Me miró apenado y, al hacerlo, hizo que me sintiera avergonzado, porque sabía que estaba diciendo la verdad. No me arrepentía de la muerte de Urías, pero me habría gustado una muerte más noble, con mis propias manos. La manera en que tramé su muerte era cobarde y mezquina, no podía negarlo. No obstante, era imposible haberlo hecho de otra manera sin exponer a Betsabé al insulto o a algo peor.
—Natán —exclamé—, Betsabé no sabe lo que he hecho y es por lo tanto inocente. Pero tú tienes razón.
Le di la espalda y, mirando hacia las colinas, me encontré como un prisionero en mi propio palacio, de mis hazañas y mi amor.
—He pecado contra el Señor —reconocí— y he cometido el mal ante sus ojos. —Caí de rodillas y exclame—: Señor, reconozco mis culpas y mi pecado está siempre ante mí. Contra ti, sólo contra ti he pecado, Señor. El sacrificio que te ofrezco es un corazón roto. Tú, oh, Dios, no desdeñes un corazón contrito y humillado.
Mientras rezaba de esta manera, Natán me tocó suavemente en la cabeza y, después de haber descansado allí su mano por unos breves instantes, se despidió y me dejó solo, con mi oscura ansiedad, mi vergüenza y el temor del Señor.
No le conté nada de esto a Betsabé.
Durante algún tiempo creí que el Señor me había perdonado y desterré el recuerdo de Urías.
Cuando Joab volvió victorioso de Raba y me informaron de que la ciudad había sido conquistada y muchos de los enemigos habían perecido, yo lo abracé en presencia de todo el pueblo y celebré una fiesta en su honor, pero ni siquiera cuando estaba borracho habló de Urías. Pero yo me encontraba incómodo con Joab, como si por primera vez tuviera ventaja sobre mí.

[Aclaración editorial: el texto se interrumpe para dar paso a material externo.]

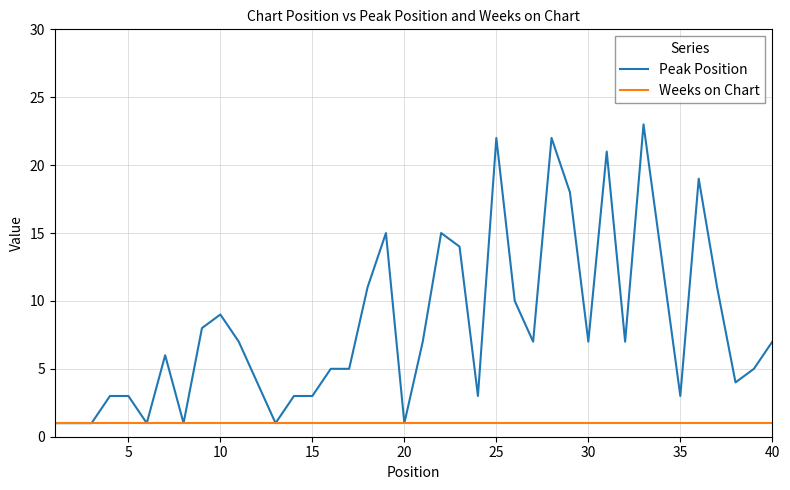

Which series has the largest range (max minus min)?

Peak Position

Poco después, el niño que le nació a Betsabé cayó enfermo. Tenía una fiebre muy alta. Betsabé permanecía sentada junto a su cuna, contemplando su agonía. Yo me volví al Señor y me humillé ante él, poniéndole como testigo de mi arrepentimiento por el pecado y pidiéndole con toda mi alma que salvara a mi hijo. Durante siete días ni comí ni bebí, sino que luché con el Señor en un intento desesperado por salvar al niño.

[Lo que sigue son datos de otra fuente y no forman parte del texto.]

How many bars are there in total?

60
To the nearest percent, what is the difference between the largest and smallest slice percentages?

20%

Pero mi pecado era demasiado grande. El Señor no quiso tener compasión de mí. El niño murió, y de pie delante de mí, con el cuerpecito en sus brazos, Betsabé supo lo que se había negado a saber antes: el precio que había pagado por su vida y nuestro amor.
—Habría preferido que me hubieran apedreado hasta morir, por mi adulterio, a que ocurriera lo que acaba de ocurrir —me dijo.
Se dio la vuelta y rehusó entregarse a mí.
Así pasaron las cosas…, las cosas y los días. Nubes negras y viento helado cayeron sobre nuestro amor. Yo había pecado por amor de Betsabé y fui castigado por este pecado. Durante largo tiempo ella no quiso ni oír hablar de mí, más bien diría que se negó a ser mía. Pero nos unimos de nuevo. Procreamos otro hijo, a quien llamamos Salomón, ese gazmoño hipócrita que está ahora esperando mi muerte. Pero nunca volvieron a ser las cosas como antes. Había un vacío en nuestro amor, porque Betsabé no podía perdonarme lo que le había hecho. Sabía que no tenía razón, pero no podía hacerlo. La sombra del hijo muerto nos perseguía hasta en nuestro lecho.